╭─ Document passage

This Grace In Which We Stand

Martha’s brother is dead.

Jesus did not come, even though she sent word. He loved Lazarus. She only asked Him to do for His friend what she had seen Him do for total strangers.

But He did not come.

He waited.

For two full days after she sent word, Jesus did not take a single step in her direction. Because He loved her.

“Now Jesus loved Martha… SO … He stayed two more days in the place where He was.” (John 11:5-6)

How on earth could such a delay be motivated by love?

So many things in my life are dying. I have begged Jesus time and again to come and heal. Nothing happens. Nothing good anyway. Bad to worse? Sure. But not so much with the miraculous healings. I don’t understand. Other people get the miracles. Why not me?

When Jesus finally arrived, Martha’s brother had been dead and in a tomb for four days. Martha is all about doing the right things and so she greeted Jesus with all the faith she could muster.

“If You had been here, my brother would not have died. But even now,” she says, and I imagine her choking back a sob, gritting her teeth to say the words that a good follower should say, “… even now I know that whatever you ask of God, God will give you.”

Jesus says what she would never think to ask and cannot bring herself to imagine.

“Your brother will rise again.”

Oh don’t go there, Jesus. Don’t turn my pain into a spiritual metaphor.

But ever dutiful Martha plays along. “I know…” she says again. She puts on her “good faithful follower” face and says the right words to show she’s read her Bible.

Jesus knows Martha’s heart. She understands the scriptures better than the most learned Pharisee, but she is still on the outside looking in. He reaches His hand through the veil.

“I am the resurrection and the life… Do you believe?”

“Yes Lord.”

Yes, I believe You are who You say You are. I believe You will do what You say You will do. Someday. In the distant future that I can only imagine in the way that I imagine winning the lottery. Sounds amazing. But not likely to happen anytime soon.

And then Jesus really pushes it.

“Take away the stone.”

Martha tried. She really did. In the midst of deep grief and unbearable loss, she went to Jesus. She honored Him as Lord. Submitted to God’s higher plans even though it hurt her so deeply. But to open the tomb – to rip the scab off her wound in front of everyone – so that her loss was so unbearably real that it would turn the strongest stomach? This is too much.

“Lord, by this time there is a stench, for he has been dead four days.”

Please don’t make me go through this. Leave well enough alone.

But that is the one thing Jesus will not do. He loves Martha too much to leave her with even the most theologically robust two-dimensional faith. He wants more for her. For us. It was because He loved her that He came exactly when He did.

“Did I not tell you that if you believed you would see the glory of God?”

Martha has no more Sunday School answers to give. Everything happens now quickly, in bold dramatic fashion.

╰─
╭─ Records shown

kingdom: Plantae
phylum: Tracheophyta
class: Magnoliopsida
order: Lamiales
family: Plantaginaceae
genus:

╰─

**Problem requirements:**
Extract the passage of the reflection on Martha and Lazarus from "But ever dutiful" to "really pushes it.", copying it word for word.

**Complete answer:**
But ever dutiful Martha plays along. “I know…” she says again. She puts on her “good faithful follower” face and says the right words to show she’s read her Bible.

Jesus knows Martha’s heart. She understands the scriptures better than the most learned Pharisee, but she is still on the outside looking in. He reaches His hand through the veil.

“I am the resurrection and the life… Do you believe?”

“Yes Lord.”

Yes, I believe You are who You say You are. I believe You will do what You say You will do. Someday. In the distant future that I can only imagine in the way that I imagine winning the lottery. Sounds amazing. But not likely to happen anytime soon.

And then Jesus really pushes it.